:: TASKS AND EXERCISES ::
A. Render this sentence from the article on state business incentives into Spanish: "The deal was a Virginia victory in a new war between the states, a constant battle for new business investment and jobs in which the ammunition is incentives in the form of grants, tax breaks and infrastructure improvements."
B. Carry on the article about state business incentives after its final paragraph.

:: SOURCE EXTRACT ::
=== Section Start ===

A new war between the states
Incentives are ammunition in battles for jobs and investment
- March 1, 2013
There were lots of smiles in Isle of Wight County in October 2011 when Vermont-based Green Mountain Coffee Roasters announced plans to invest $180 million in a new production facility near Windsor, creating up to 800 jobs in its first five years. That’s exactly the kind of deal that the county and the surrounding area needed, after losing 1,100 jobs with the closing of the International Paper mill near Franklin in 2010.
The Green Mountain project was won in part by a 10-year incentive package from Isle of Wight County, valued at $7.9 million along with $6.2 million in state incentives that include a $4 million grant from the Governor’s Opportunity Fund (GOF). “It was the toughest deal I’ve done by far,” says Lisa Perry, director of the department of economic development in Isle of Wight, which was competing against a site in Pennsylvania. “At the end of the day, Green Mountain ended up with, I think, the best site they could have had.”
The deal was a Virginia victory in a new war between the states, a constant battle for new business investment and jobs in which the ammunition is incentives in the form of grants, tax breaks and infrastructure improvements.
Intense competition is raising the ante for state and local governments. The skirmishing has sparked what one top Virginia official calls “a worthy dialogue” about the effectiveness of incentives in a number of recent studies and a series of stories in The New York Times.
The Green Mountain deal ranked as the third biggest in the commonwealth in 2011 in terms of both investment and number of jobs. Gov. Bob McDonnell called the announcement “transformational” for Isle of Wight where the giant paper mill had been a bulwark for the regional economy for decades.
In its return on investment (ROI) analysis of the deal, the Virginia Economic Development Partnership estimates new state taxes generated by Green Mountain will allow the commonwealth to recoup its $6.24 million incentive package by the third year of the plant’s operation.
In a report issued in July as the county updated its strategic economic development plan, VEDP Senior Economist Brian Kroll said Isle of Wight should regain most of the jobs lost in recent layoffs and plant closings, including the paper mill. Besides the new Green Mountain facility, the county also got an economic boost from International Paper, which reopened part of its Isle of Wight facility to produce fluff fiber, employing about 220 people.

=== Section End ===

Collected data entries:
=== Section Start ===

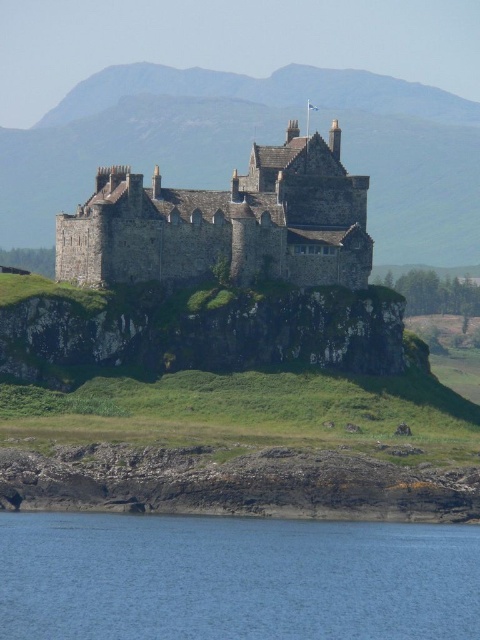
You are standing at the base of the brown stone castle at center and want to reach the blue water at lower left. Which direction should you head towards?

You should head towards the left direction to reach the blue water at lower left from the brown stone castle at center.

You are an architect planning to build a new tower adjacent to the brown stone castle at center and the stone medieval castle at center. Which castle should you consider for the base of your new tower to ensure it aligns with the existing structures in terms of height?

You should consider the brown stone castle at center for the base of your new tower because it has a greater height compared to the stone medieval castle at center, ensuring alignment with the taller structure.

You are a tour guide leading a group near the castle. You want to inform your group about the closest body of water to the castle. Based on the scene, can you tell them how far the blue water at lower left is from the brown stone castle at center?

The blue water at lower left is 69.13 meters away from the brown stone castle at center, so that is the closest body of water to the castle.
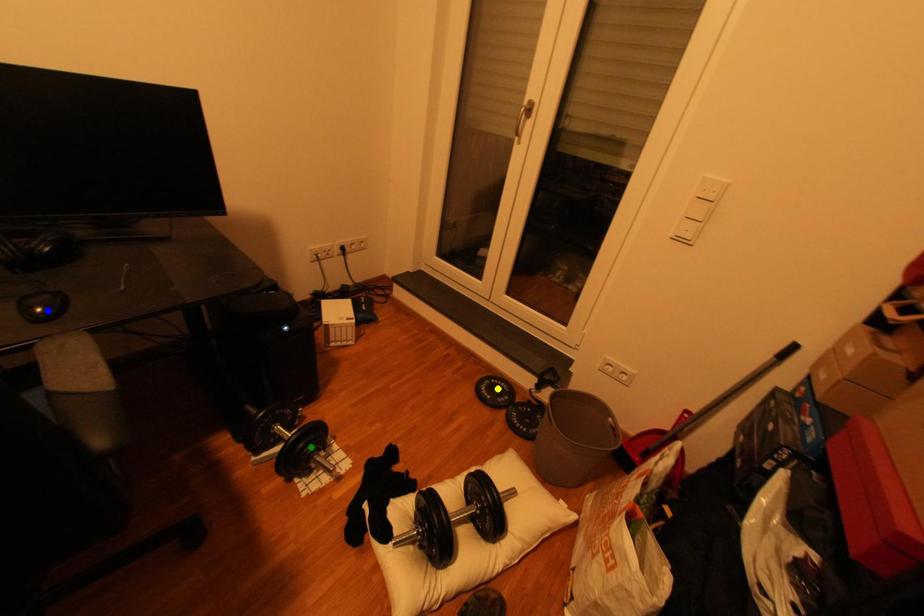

=== Section End ===
=== Section Start ===

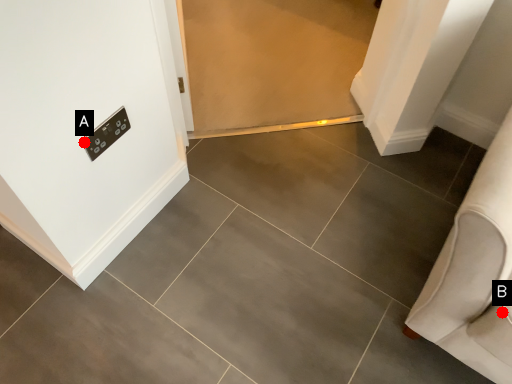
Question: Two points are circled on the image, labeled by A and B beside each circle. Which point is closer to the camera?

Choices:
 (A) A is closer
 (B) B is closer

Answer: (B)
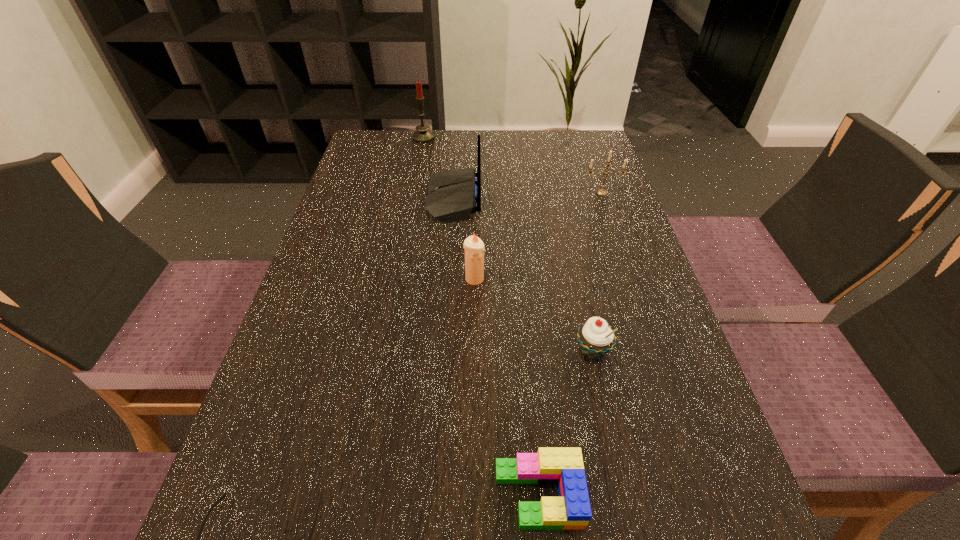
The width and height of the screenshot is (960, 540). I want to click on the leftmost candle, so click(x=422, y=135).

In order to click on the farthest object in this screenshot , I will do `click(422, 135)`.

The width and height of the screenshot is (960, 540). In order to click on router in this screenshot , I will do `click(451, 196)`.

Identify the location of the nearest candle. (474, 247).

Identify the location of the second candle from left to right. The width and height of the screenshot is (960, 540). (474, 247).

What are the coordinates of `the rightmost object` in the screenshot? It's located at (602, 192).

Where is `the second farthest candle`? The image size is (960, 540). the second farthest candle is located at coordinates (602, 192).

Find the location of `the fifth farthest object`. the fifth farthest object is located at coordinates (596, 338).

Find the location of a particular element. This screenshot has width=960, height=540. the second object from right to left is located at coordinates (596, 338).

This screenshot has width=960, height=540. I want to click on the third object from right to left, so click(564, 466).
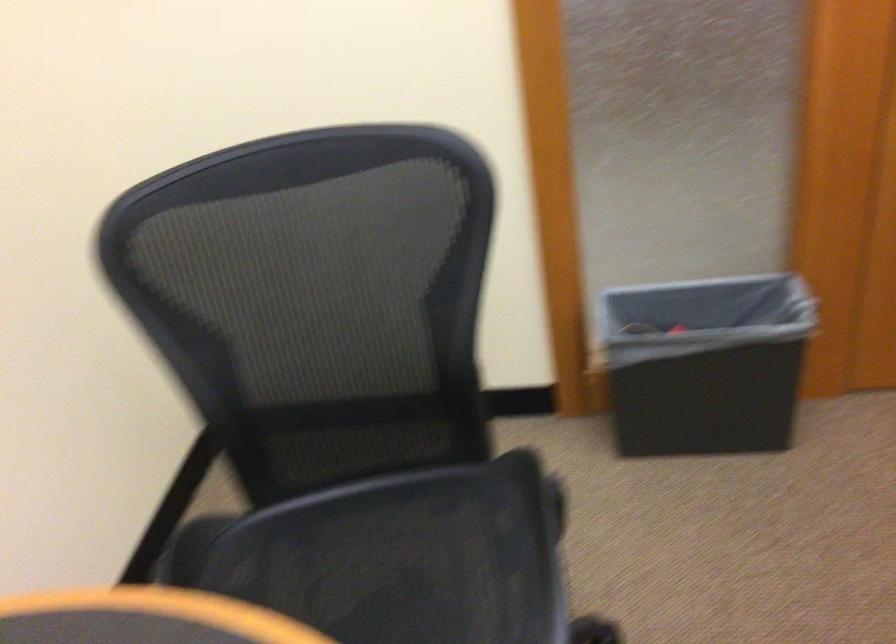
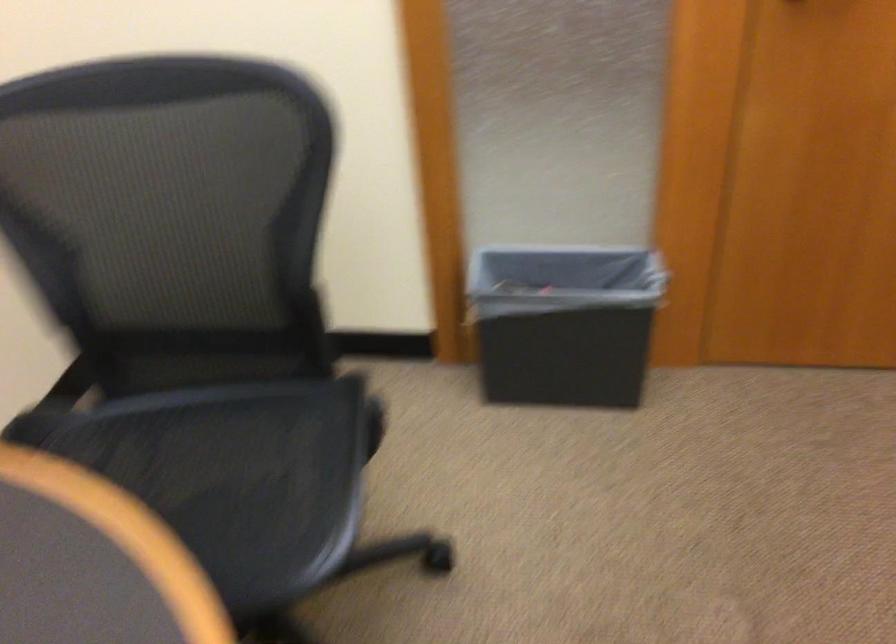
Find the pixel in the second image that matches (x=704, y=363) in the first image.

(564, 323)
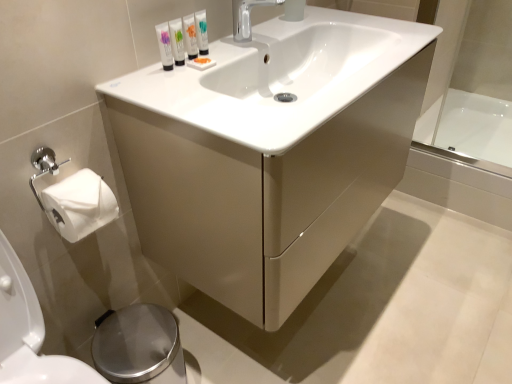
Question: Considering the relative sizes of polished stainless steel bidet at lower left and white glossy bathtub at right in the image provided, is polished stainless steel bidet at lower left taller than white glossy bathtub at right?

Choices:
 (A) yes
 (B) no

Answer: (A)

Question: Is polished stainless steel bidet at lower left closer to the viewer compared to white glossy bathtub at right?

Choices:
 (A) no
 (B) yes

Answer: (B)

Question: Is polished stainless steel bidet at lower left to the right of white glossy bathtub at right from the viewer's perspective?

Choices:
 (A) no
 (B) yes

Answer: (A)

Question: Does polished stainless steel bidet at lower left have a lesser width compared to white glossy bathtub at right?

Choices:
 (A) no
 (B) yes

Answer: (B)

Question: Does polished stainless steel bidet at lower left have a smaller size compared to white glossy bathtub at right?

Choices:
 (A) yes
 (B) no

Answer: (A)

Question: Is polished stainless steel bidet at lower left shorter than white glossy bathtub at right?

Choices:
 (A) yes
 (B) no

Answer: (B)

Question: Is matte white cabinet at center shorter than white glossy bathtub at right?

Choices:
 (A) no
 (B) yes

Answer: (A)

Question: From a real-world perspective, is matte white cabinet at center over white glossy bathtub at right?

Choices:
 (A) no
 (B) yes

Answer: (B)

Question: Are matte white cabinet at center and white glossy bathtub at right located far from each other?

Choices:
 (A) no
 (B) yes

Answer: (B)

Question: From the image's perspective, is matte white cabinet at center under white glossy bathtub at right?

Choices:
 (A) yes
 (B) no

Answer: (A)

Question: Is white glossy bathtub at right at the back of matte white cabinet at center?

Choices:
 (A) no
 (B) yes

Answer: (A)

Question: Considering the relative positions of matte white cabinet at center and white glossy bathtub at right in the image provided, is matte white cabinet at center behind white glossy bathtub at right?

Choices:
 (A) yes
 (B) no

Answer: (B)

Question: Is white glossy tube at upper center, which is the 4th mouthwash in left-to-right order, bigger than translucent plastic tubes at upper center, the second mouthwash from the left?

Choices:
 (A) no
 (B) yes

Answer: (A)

=== Section End ===

:: RESULTS OF THE EXERCISE ::
A. El acuerdo fue una victoria de Virginia en una nueva guerra entre los estados, una batalla constante por nuevas inversiones empresariales y empleos en la que la munición son los incentivos en forma de subvenciones, exenciones fiscales y mejoras de infraestructura.

B.
Kroll predicts the two plants will create 1,038 direct jobs at full employment in 2017. The ripple effect of the new jobs would create another 825 non-company jobs in the county. Kroll says cumulative local tax revenue from the Green Mountain plant and the fluff mill will exceed the value of local incentives by 2015.
Nonetheless, two economic development hits don’t necessarily equal a home run in making up for the tax revenue lost in the paper mill’s closing. Green Mountain and the fluff mill are expected to generate $4.5 million in annual taxes for Isle of Wight in 2017. The combined effect of $7.6 million lost in the paper mill closing and $3.6 million lost in other recent business shutdowns and staff reductions still leaves the county $6.7 million behind in annual revenue.
“The gains created by Green Mountain and International Paper do not close the tax revenue gap created by the paper mill closing and other job losses, but they are an important step in the right direction,” Kroll’s report says. In fact, the county scored another win just five days after the report was issued. Using another part of the International Paper mill, Tak Investments Inc. will invest $60 million to recycle waste paper into tissue for napkins and towels. The project, expected to create 85 jobs, was secured with the help of a $200,000 GOF grant.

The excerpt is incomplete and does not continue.